----- Supplied entries

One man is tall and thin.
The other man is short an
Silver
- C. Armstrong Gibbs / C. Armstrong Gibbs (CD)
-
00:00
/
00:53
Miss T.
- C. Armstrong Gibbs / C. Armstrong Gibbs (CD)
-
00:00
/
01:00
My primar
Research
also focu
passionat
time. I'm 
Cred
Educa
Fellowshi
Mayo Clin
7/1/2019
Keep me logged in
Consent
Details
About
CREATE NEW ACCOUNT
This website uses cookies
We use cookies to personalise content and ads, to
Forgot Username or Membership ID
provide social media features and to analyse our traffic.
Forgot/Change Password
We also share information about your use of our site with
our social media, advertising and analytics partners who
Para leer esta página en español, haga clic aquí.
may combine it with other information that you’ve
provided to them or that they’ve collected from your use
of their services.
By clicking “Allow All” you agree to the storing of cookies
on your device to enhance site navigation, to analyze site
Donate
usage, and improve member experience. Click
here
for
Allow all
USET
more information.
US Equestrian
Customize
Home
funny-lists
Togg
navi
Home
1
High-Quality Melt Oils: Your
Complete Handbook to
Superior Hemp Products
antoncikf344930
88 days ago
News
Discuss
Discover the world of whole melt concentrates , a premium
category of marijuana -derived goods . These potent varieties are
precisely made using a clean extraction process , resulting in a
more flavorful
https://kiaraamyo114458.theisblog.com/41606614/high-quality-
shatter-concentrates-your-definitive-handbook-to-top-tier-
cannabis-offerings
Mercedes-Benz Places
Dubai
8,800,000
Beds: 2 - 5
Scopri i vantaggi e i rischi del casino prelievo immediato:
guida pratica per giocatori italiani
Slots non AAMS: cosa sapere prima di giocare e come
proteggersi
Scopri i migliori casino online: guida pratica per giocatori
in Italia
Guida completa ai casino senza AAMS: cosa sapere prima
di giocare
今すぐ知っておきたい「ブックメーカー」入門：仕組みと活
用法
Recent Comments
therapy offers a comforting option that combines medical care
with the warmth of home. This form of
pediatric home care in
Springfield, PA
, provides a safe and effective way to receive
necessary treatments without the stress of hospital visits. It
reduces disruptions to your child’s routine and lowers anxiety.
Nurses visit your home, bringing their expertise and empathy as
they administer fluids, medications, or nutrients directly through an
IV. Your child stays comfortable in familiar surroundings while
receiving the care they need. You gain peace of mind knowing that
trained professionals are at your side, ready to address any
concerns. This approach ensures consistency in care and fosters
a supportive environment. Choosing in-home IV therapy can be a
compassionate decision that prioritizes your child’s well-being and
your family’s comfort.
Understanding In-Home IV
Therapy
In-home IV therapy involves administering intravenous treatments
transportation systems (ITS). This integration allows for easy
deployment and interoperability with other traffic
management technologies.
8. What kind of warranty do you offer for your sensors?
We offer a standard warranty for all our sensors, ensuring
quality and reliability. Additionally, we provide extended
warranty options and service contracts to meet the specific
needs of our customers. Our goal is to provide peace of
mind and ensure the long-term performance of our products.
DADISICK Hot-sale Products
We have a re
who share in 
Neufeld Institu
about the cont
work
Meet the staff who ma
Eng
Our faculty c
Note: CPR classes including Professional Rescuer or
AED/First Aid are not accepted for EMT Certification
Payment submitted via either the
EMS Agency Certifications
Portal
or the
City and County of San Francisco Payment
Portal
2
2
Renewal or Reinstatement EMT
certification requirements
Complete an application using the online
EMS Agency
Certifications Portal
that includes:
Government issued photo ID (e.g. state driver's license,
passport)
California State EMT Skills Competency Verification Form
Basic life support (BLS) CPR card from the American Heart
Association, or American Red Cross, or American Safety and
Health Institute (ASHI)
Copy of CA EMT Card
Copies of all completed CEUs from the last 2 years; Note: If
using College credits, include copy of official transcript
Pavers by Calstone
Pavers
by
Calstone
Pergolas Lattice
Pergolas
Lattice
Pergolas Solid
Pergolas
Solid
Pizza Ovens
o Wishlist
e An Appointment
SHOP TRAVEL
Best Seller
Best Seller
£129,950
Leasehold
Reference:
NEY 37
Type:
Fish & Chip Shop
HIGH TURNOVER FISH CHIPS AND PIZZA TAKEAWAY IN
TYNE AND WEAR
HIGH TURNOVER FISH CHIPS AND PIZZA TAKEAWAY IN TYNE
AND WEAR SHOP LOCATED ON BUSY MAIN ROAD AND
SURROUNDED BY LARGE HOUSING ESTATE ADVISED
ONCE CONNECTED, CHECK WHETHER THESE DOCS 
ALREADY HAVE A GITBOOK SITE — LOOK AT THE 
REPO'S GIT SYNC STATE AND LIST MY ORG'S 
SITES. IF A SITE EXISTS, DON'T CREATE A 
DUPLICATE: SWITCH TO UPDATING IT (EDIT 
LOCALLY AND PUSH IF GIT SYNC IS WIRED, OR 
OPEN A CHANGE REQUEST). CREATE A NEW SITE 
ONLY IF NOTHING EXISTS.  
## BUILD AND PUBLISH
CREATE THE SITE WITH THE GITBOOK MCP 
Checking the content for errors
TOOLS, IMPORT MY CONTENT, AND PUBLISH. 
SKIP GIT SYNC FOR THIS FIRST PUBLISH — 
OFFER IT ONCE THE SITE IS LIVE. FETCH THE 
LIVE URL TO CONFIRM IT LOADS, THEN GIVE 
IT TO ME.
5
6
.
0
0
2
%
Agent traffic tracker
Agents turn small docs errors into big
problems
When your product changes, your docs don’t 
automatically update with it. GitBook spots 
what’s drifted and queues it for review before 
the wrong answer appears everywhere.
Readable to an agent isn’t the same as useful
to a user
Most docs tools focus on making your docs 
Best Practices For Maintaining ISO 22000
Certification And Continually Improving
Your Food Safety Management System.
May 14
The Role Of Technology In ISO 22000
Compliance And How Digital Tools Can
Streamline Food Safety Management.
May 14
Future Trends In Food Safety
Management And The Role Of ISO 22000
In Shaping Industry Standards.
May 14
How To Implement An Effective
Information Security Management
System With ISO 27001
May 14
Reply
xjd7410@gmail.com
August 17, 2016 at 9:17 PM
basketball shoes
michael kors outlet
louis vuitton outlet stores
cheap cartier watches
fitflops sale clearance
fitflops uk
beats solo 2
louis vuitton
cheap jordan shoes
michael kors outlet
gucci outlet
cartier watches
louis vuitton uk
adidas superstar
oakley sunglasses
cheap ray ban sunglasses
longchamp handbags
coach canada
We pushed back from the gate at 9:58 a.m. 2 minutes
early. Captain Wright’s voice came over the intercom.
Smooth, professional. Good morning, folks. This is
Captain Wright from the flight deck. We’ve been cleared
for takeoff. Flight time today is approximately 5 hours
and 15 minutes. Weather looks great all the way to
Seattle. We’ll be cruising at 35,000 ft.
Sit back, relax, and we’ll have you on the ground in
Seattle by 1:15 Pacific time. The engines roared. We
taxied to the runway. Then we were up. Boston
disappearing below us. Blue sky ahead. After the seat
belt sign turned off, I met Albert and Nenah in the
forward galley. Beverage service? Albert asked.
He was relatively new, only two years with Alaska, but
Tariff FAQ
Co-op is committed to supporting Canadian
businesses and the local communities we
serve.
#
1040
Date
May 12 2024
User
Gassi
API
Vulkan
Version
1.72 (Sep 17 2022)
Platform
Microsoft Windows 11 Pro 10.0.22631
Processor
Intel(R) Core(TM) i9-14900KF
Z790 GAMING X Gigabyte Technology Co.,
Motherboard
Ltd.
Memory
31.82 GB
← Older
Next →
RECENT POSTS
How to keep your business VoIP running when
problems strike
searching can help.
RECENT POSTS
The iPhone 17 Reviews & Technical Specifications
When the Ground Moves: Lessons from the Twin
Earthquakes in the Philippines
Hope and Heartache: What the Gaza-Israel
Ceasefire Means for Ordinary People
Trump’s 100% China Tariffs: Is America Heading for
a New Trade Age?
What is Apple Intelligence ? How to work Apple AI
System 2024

----------

_Problem requirements:_ For each line above that holds the string "WEAR", provide a copy of that line.

_Solution:_
TYNE AND WEAR
AND WEAR SHOP LOCATED ON BUSY MAIN ROAD AND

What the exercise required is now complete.